**PROBLEM TO WORK ON**. Reproduce the text of all the entries below, substituting "recorded" for every occurrence of "transcribed" and leaving everything else unchanged. Omit the pictures from your answer.

**PROVIDED MATERIAL**.
********************
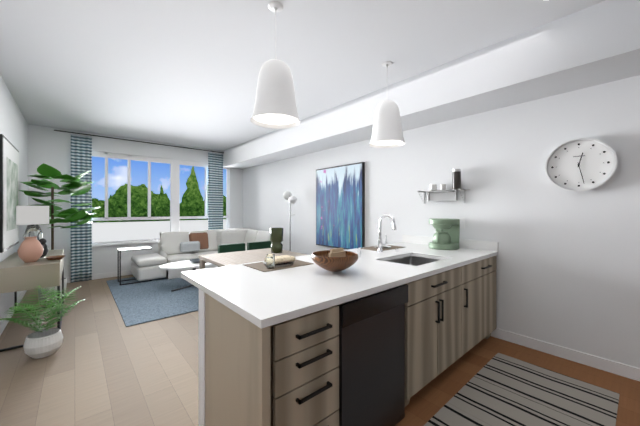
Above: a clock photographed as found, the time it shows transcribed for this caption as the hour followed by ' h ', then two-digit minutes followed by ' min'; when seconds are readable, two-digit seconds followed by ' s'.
12 h 28 min
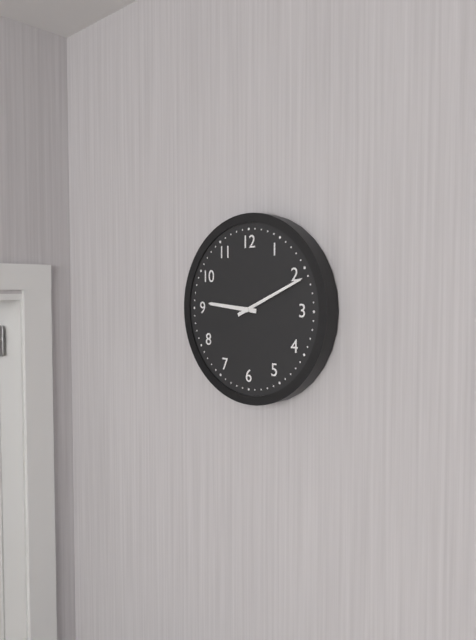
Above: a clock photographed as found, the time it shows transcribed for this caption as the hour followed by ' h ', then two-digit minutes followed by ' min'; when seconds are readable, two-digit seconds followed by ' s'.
9 h 11 min
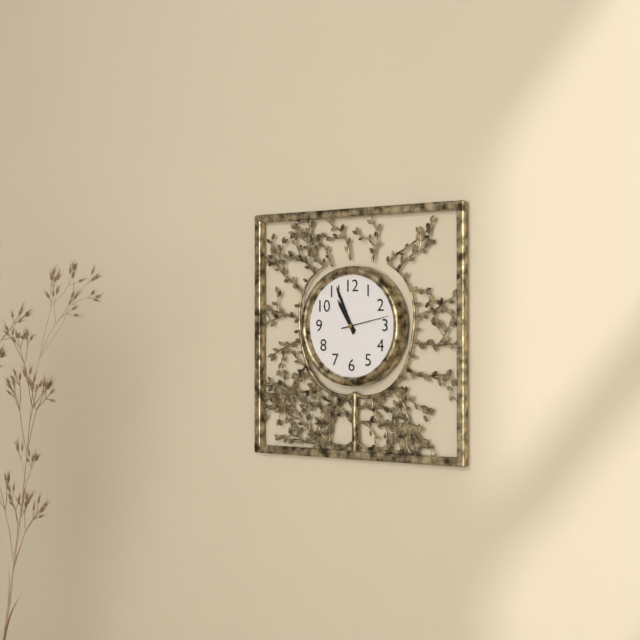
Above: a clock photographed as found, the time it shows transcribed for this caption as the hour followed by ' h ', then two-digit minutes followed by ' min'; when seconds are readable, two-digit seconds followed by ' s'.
10 h 56 min
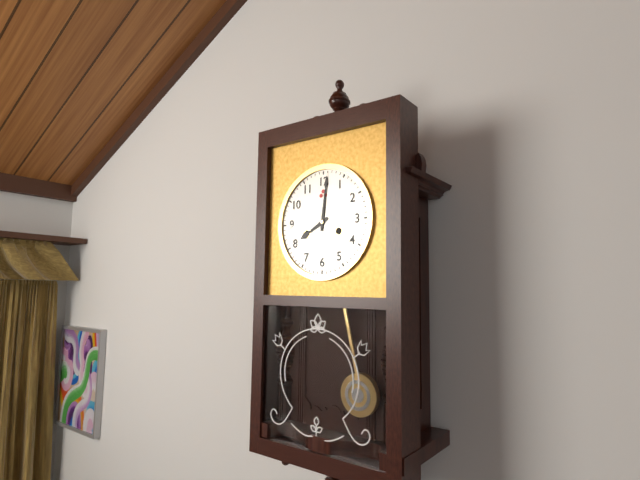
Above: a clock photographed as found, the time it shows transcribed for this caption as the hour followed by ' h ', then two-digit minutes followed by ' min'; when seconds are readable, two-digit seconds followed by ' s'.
8 h 01 min
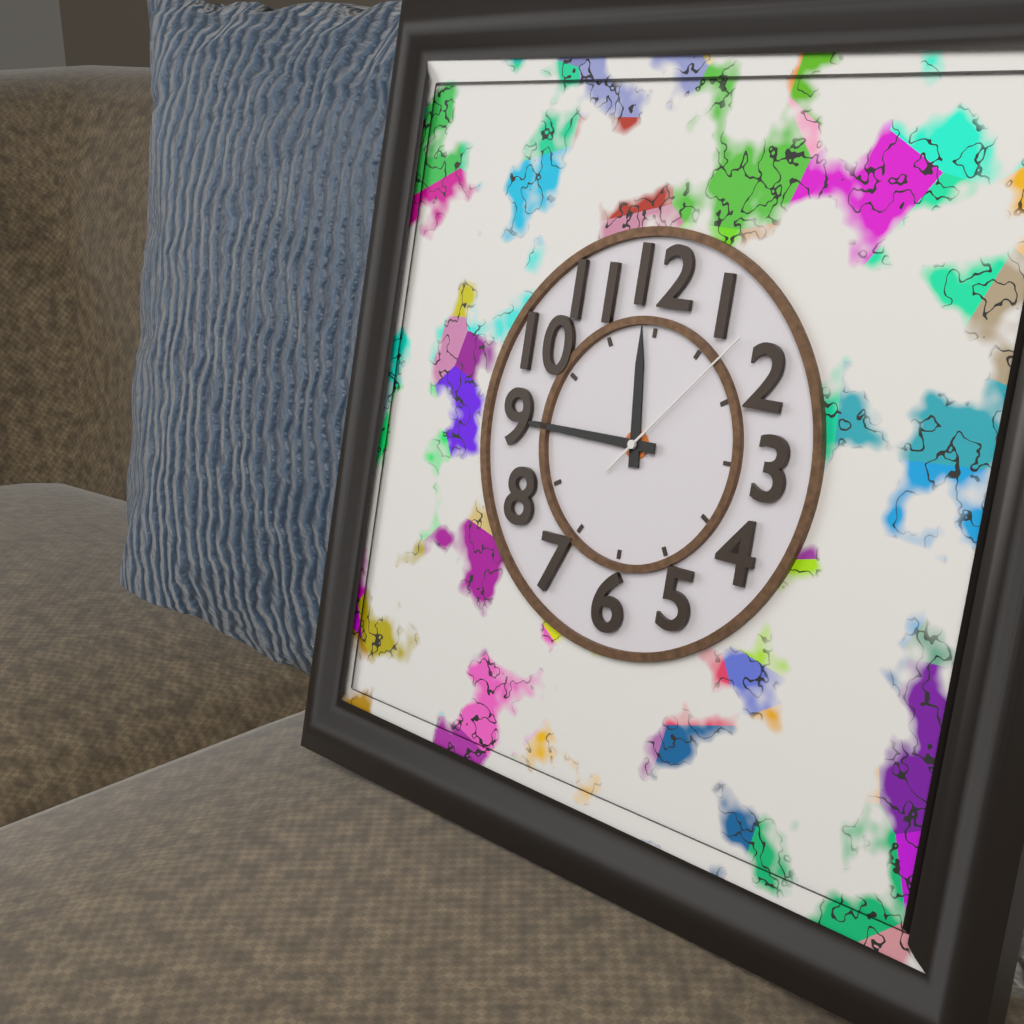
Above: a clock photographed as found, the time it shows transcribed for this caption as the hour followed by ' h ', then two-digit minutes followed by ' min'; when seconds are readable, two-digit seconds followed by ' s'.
********************
**RESPONSE FOR THIS EXERCISE**.
Above: a clock photographed as found, the time it shows recorded for this caption as the hour followed by ' h ', then two-digit minutes followed by ' min'; when seconds are readable, two-digit seconds followed by ' s'.
12 h 28 min
Above: a clock photographed as found, the time it shows recorded for this caption as the hour followed by ' h ', then two-digit minutes followed by ' min'; when seconds are readable, two-digit seconds followed by ' s'.
9 h 11 min
Above: a clock photographed as found, the time it shows recorded for this caption as the hour followed by ' h ', then two-digit minutes followed by ' min'; when seconds are readable, two-digit seconds followed by ' s'.
10 h 56 min
Above: a clock photographed as found, the time it shows recorded for this caption as the hour followed by ' h ', then two-digit minutes followed by ' min'; when seconds are readable, two-digit seconds followed by ' s'.
8 h 01 min
Above: a clock photographed as found, the time it shows recorded for this caption as the hour followed by ' h ', then two-digit minutes followed by ' min'; when seconds are readable, two-digit seconds followed by ' s'.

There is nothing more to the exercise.